I think Metro’s experience is a good example that “training” isn’t going to automatically fix things, though after the Post article I’m sure board members will call for that. A little pilot testing could have paid off, and a performance-improvement approach certainly will.
After they live-tweet, or, the what in ‘now what?’
August 6th, 2009
Mark Oehlert thinks Twitter can be a good thing. Though I haven’t discussed this nuance with him, I’m pretty sure he’d say it’s not good in and of itself; what matters is the use you put it to and the value you get out of it.
Take live-tweeting. That’s when people at an event tweet about it in real time. On the one hand, I can see how that might drive others crazy–the presenter, say, or the people sitting next to the person tapping away relentlessly.
Yet live tweets can accomplish other things:
- They can help participants connect with one another. If you’re in a huge keynote with hundreds of other people, you really don’t get reactions from folks more than three feet away. Live tweets allow you to scan the reactions of others, even if you don’t send out your own response.
They can expand the conversation: people will tweet links to related topics, the presenter’s site, and so on. This post is a direct result of seeing one of Mark’s tweets.- They capture unexpected connections: a live tweeter may have special knowledge of the subject, or related experience, or what I think of as something relevantly tangential (as opposed to tangentially relevant).
- They bring outsiders into the event. During the ASTD conference last May, for example, I learned about presentations thanks to live tweeters, even though I was unable to attend.
So what? Just a few minutes ago, I followed that link Mark tweeted. It was for a tweetbook–a collection of tweets around some topic. In this case, the topic was the recent Open Government and Innovations conference:
That image is a link to a sixty-two page PDF document. As Andrew Krzmarzick explains:
How often do you leavea conference and ask yourself, “That was nice, but now what?”
A few of us were pondering that precise predicament at the conclusion of the Open Government and Innovations Conference (now affectionately know as “#ogi”) when I mused that we should create something called a TweetBook — a neatly packaged compliation of all the tweets from the conference.

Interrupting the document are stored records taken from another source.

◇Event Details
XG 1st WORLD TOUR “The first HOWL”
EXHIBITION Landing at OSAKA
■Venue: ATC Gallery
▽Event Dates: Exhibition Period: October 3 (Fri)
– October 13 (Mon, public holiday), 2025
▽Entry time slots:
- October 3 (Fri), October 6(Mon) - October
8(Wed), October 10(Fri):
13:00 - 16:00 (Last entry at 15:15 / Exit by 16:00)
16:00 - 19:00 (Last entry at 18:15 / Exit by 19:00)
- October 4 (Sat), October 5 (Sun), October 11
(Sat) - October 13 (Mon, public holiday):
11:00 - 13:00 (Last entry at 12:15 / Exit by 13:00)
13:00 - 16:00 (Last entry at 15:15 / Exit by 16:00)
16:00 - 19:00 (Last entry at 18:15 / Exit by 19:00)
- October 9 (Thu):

Then I saw a series of seven blog posts from @pbroviak on GovLoop and learned that the two-day grand total included 4,423 tweets from 629 contributors that comprised over 150 pages when dumped in a Word document.
Within days, a band of volunteers (including some who had not attended the conference) produced the tweetbook, reformatting and organizing tweets covering dozens of sessions as well as keynotes and plenary events.
So the comments didn’t just disappear–they’re ready for people interested in the topic to use as they will. Like the folks at GovLoop, “a social network connecting the government community.”
Social media, or, borrowing Don Taylor’s map
July 22nd, 2009
UK-based Donald Taylor posted a useful and engaging explanation of how people use social media. There’s a viewing/contributing axis, a content/people focus, and a gentle reminder that it depends on who’s doing the using.